- [YOUR ASSIGNMENT] From the material below, return exactly the lines starting at the one that holds "Image 1: Row" and ending at the one that holds "Image 2: Row". Pictures stay out of the answer.

- [DATA SECTION]

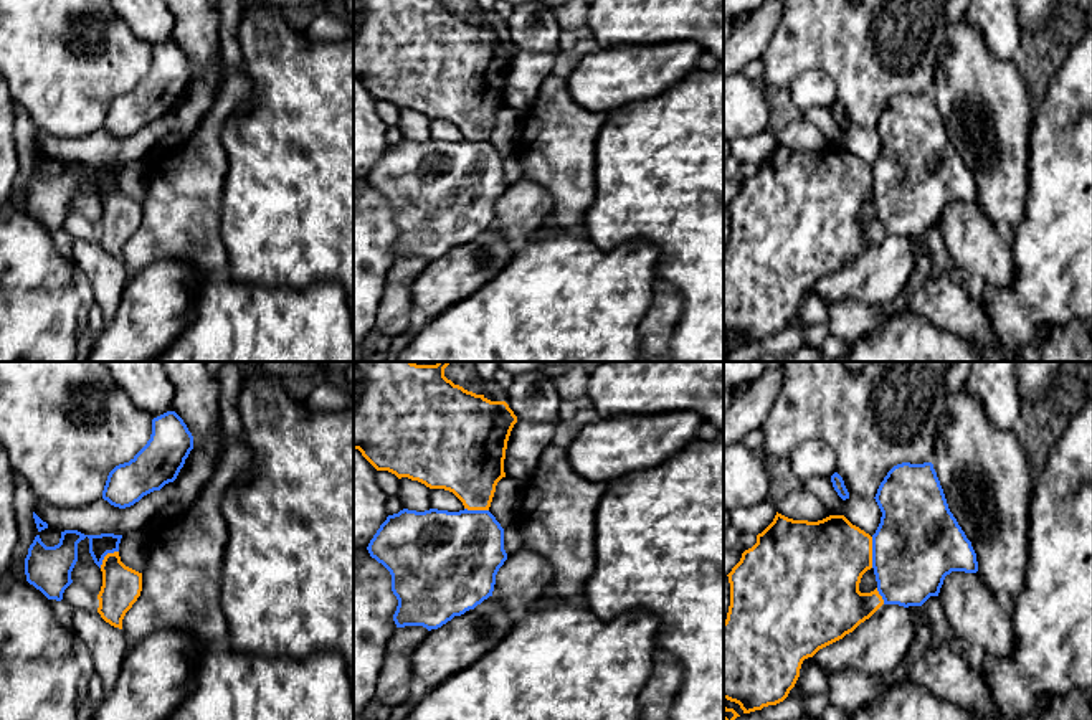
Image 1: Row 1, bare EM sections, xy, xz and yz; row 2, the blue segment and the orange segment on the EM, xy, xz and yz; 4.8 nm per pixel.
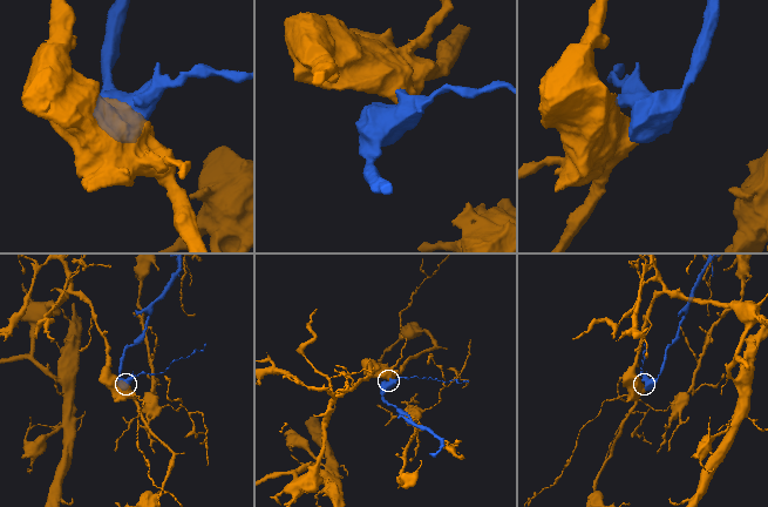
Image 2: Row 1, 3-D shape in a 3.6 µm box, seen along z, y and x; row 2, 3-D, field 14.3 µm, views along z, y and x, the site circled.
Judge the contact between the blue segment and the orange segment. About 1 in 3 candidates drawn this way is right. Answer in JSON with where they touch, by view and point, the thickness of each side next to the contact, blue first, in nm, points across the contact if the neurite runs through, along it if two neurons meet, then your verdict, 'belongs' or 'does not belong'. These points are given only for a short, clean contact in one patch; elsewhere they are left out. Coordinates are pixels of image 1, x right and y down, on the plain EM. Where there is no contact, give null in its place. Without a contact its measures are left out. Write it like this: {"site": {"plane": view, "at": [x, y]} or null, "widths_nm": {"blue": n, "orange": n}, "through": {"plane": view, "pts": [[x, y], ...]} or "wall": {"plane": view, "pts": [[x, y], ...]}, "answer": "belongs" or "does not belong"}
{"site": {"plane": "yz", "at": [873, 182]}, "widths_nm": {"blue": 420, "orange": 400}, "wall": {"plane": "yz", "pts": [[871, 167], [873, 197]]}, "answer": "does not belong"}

--

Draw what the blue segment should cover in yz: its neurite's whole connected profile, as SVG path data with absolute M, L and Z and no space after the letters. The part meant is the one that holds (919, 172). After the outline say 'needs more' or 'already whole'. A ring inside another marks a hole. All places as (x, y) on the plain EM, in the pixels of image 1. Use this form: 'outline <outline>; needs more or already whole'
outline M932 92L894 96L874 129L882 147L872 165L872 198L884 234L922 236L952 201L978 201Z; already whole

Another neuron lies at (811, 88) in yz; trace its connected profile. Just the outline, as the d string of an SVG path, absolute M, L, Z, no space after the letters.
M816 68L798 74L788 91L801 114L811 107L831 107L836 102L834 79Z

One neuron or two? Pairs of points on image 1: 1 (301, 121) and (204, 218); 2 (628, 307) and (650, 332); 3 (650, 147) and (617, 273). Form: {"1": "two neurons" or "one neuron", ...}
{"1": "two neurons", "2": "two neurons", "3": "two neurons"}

- [FINAL ANSWER]
Image 1: Row 1, bare EM sections, xy, xz and yz; row 2, the blue segment and the orange segment on the EM, xy, xz and yz; 4.8 nm per pixel.
Image 2: Row 1, 3-D shape in a 3.6 µm box, seen along z, y and x; row 2, 3-D, field 14.3 µm, views along z, y and x, the site circled.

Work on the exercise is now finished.